Bagian 11

9.7K 788 6
                                    

Acha sudah selesai memasak untuk makan malam saat adzan Ashar terdengar, dari dulu Acha tidak pernah makan malam diatas jam 5 sore.

Setelah mandi dan sholat ashar barulah Acha  membangunkan suaminya, karena sore ini mereka harus lapor ke RT setempat, lapor jika ada warga menginap apalagi salinan surat nikah mereka berdua belum jadi.
Pertemuan dengan pak RT berjalan lancar,  Adhitama memang pelobi yang ulung karena sore itu pulang dari pak RT  senyum pak RT sangat  lebar karena suaminya itu membayar pekarangan pak RT berupa padang kosong penuh  ilalang  dengan harga yang sangat pantas.

Meski uang tidak menjamin kebahagiaan, namun ternyata punya uang bisa sangat menguntungkan.

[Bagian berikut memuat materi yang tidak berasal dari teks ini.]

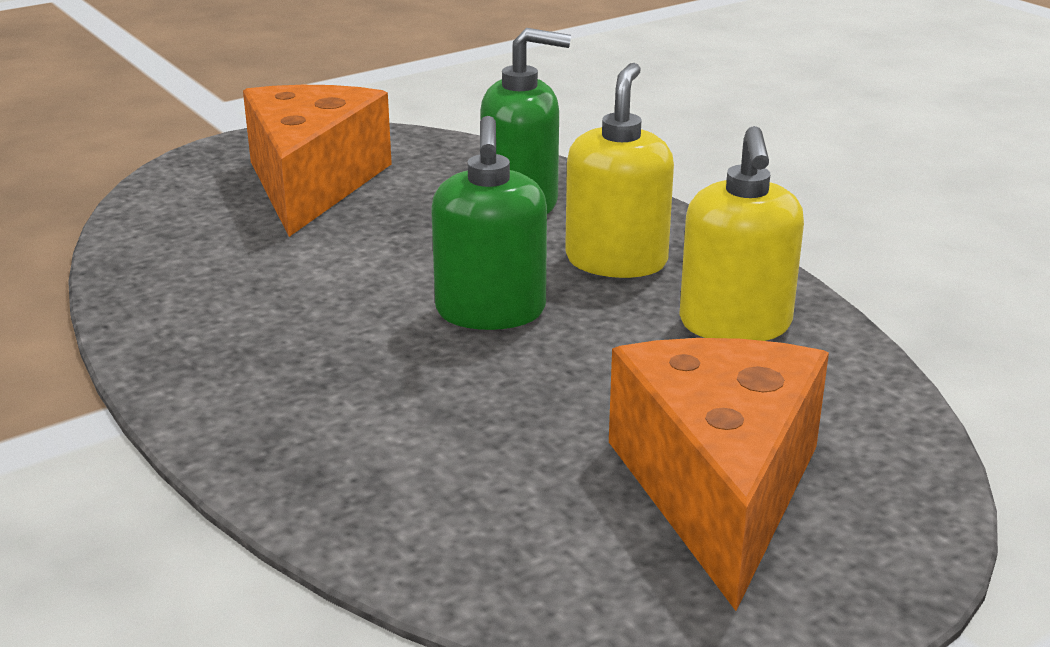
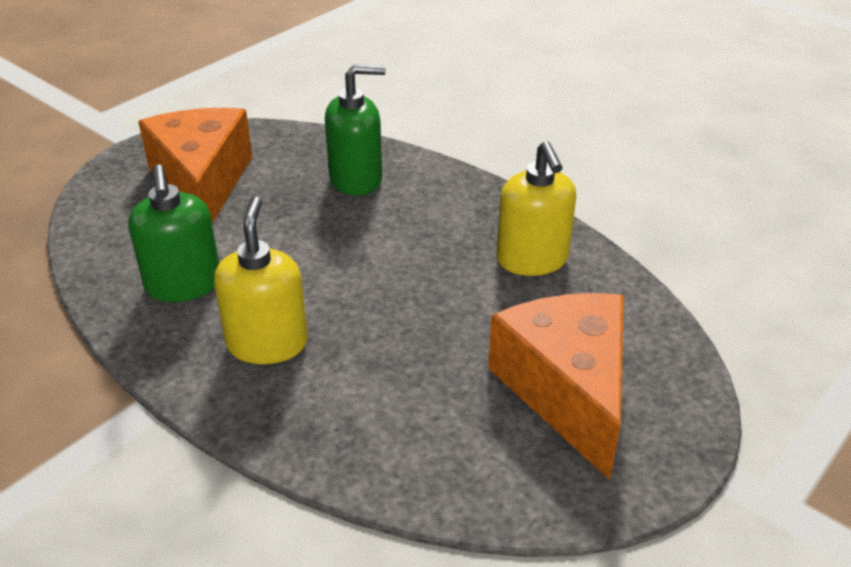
camera: 15 degrees left, 10 degrees up
(490, 312) = (372, 275): green soap dispenser -> green soap dispenser (183, 285)
(616, 261) = (438, 219): yellow soap dispenser -> yellow soap dispenser (267, 343)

Mereka melewatkan makan malam pertama  mereka dalam hening, melakukan sholat berjamaah maghrib dan isya dimasjid terdekat  berdua , meski Acha tahu seorang wanita lebih utama sholat dirumah namun hari itu ia ingin menunjukkan letak masjid terdekat dari rumah kepada suaminya, dan berjalan kaki pulang dari masjid diisi dengan keheningan saat pintu ruang tamu itu tertutup Acha merasa harus memulai pembicaraan, ada banyak hal yang harus ia bahas dengan suaminya , karena sebenarnya suaminya ingin melaksanakan tugasnya sebagai suami namun dia tidak ingin punya anak dan Acha bersedia melakukan kewajibannya sebagai istri hanya saja ia ingin anak yang banyak, jika mereka tidak bisa menegosiasikan hal ini dan membuat kedua belah pihak merasa diuntungkan, maka Acha tidak melihat kemana arah dari rumahtangganya yg baru berumur 2 hari ini.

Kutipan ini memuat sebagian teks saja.